6.Beyond the Dual Control Tower: Directions for Reforming the National Emergency Medical System to Enhance Patient Safety and Ensure Continuity in South Korea
Eun Kyung EO ; Heejun SHIN ; HaDa RYUOK ; Hee Gyung KANG ; Sung-ju KIM ; Eunyoung CHO ; Eun Jin HA ; Juhwan OH ; Mihwa YOO
Korean Journal of Family Practice 2026;16(1):17-24
Recurrent difficulty securing emergency department (ED) acceptance and delayed interfacility transfer, often resulting in multiple sequential transfer attempts (“round-robin” hospital seeking), in the Republic of Korea reflect a patient safety failure across the emergency care continuum, spanning Emergency Medical Services from emergency calls and prehospital care to ED stabilization, definitive treatment, and secondary transfer. We argue that the governance split between the National Fire Agency–led prehospital response and the Ministry of Health and Welfare–led emergency medical system fragments accountability and data, undermining sustainable quality management. We describe a “double bind” in which clinicians face medico-legal risk regardless of acceptance decisions, distorting transfer behavior.

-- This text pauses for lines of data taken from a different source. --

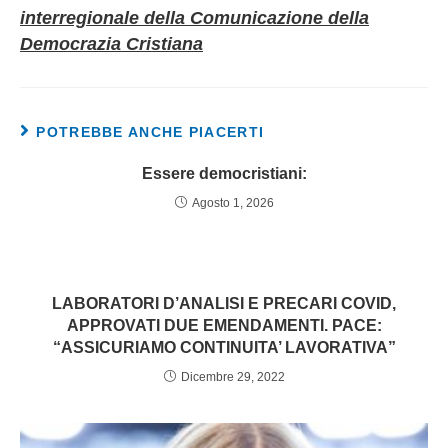
interregionale della Comunicazione della
Democrazia Cristiana
POTREBBE ANCHE PIACERTI
Essere democristiani:
Agosto 1, 2026
LABORATORI D’ANALISI E PRECARI COVID,
APPROVATI DUE EMENDAMENTI. PACE:
“ASSICURIAMO CONTINUITA’ LAVORATIVA”
Dicembre 29, 2022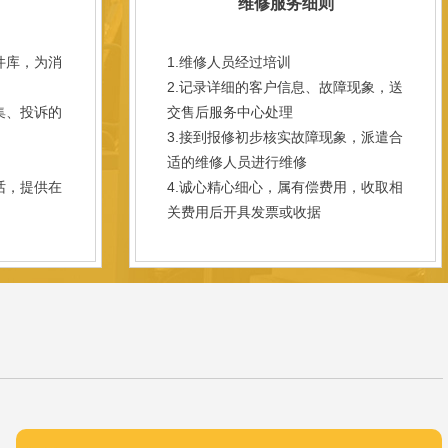
维修服务细则
件库，为消
1.维修人员经过培训
2.记录详细的客户信息、故障现象，送
集、投诉的
交售后服务中心处理
3.接到报修初步核实故障现象，派遣合
；
适的维修人员进行维修
话，提供在
4.诚心精心细心，属有偿费用，收取相
关费用后开具发票或收据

We propose an outcome-linked Quality Improvement system—integrated metrics, interoperable data linkage, operational medical control, and routine feedback—to strengthen Continuity of Patient Care. This requires functional integration of the dual command structure; transferring ambulance service functions to the Ministry of Health and Welfare, or an equivalently strong joint-governance model, should be evaluated. Regionally, responsibility-based systems should be implemented through councils that set transfer principles and resource allocation, supported by stable financing and performance review, with the regional emergency medical situation room providing medical control and real-time coordination. For mass-casualty incidents, preparedness should align standardized triage, integrated command and communication, training, and after-action review. Legal reform is a necessary starting point, but trust and sustained patient safety depend more on cultivating a learning-oriented safety culture grounded in patient experience and public deliberation throughout policy design and implementation.